The SEC staff recently issued a report, as mandated under the JOBS Act, on its review of the disclosure provisions under Regulation S-K.  Chair White and Commissioner Gallagher had previously referred to the report in their speeches criticizing the existing disclosure regime and alluding to possible changes.

While over 100 pages, the bulk of the report is a historical accounting of the evolution of the current requirements.  The staff recommendations do not begin until page 92 and comprise less than 12% of the entire document.  According to the report, the overarching issues to be addressed include the possibility of principle-based disclosure rather than increasing static imperatives, scaling disclosure in accordance with different categories of issuers, a framework that distinguishes between “core” disclosure vs. periodic disclosure and offering information, and improving readability while discouraging repetition.  Potential reviews of the following were briefly addressed:

  • consolidating risk-based disclosure such as risk factors, legal proceedings and market risk disclosure;
  • updating the relevancy of disclosures regarding businesses and properties;
  • avoiding boilerplate for corporate governance requirements;
  • addressing concerns that executive compensation disclosure is too long and technical; and
  • making offering-related disclosure reflect the existing market.

Every line item was at least touched upon, as other areas mentioned include industry guides, Regulation M-A, the financial requirements in Regulation S-X and what amounts to additional rules contained in forms like Form 10-K.  The report, however, does not address the staff interpretations, guidance and comment letters that influence the amount and type of disclosures companies provide in complying with Regulation S-K.
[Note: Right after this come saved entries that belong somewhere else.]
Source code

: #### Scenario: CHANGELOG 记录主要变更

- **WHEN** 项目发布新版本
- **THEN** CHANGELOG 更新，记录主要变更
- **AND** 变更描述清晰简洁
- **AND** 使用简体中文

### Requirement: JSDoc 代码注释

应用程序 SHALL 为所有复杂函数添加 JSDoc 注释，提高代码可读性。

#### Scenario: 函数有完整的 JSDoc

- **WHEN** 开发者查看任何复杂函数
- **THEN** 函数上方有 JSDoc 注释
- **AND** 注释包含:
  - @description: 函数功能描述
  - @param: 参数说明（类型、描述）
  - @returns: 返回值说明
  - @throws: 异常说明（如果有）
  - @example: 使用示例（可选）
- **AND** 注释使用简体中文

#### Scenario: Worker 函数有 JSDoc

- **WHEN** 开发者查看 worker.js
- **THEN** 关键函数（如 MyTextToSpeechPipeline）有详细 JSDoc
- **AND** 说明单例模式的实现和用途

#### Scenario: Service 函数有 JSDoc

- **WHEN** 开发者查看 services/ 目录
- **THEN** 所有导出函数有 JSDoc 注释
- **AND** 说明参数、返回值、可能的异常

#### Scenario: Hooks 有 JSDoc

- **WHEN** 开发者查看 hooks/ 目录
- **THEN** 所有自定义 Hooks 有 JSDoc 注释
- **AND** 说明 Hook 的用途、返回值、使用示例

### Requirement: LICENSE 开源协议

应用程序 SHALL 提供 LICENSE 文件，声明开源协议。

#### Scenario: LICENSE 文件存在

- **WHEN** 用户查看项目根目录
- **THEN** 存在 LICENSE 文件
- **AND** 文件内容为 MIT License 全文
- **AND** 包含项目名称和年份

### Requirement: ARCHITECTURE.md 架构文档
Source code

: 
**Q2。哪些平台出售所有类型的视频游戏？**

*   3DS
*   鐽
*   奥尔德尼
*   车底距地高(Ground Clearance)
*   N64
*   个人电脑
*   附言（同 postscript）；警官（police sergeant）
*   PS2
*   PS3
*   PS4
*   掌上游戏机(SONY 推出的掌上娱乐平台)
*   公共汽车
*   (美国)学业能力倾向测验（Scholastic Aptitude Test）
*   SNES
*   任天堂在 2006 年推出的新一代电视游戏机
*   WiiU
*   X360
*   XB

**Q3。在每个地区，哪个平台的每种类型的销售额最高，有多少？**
The absence of specific details in the report reflects the staff’s beliefs that more information and review is necessary before specific recommendations can be formulated, including as to how disclosure can be simplified and technology can play a role, while economic analysis of the impact of any possible changes must be conducted.  The staff suggests a plan that would identify the broad topics to be covered, and then determine preliminary issues and ways to gather information from necessary parties for that topic, all prior to recommending any revisions.  Recognizing a targeted review could allow for quicker changes, the staff ultimately recommends a comprehensive approach instead.  It is unclear what next steps, if any, will be taken in this regard.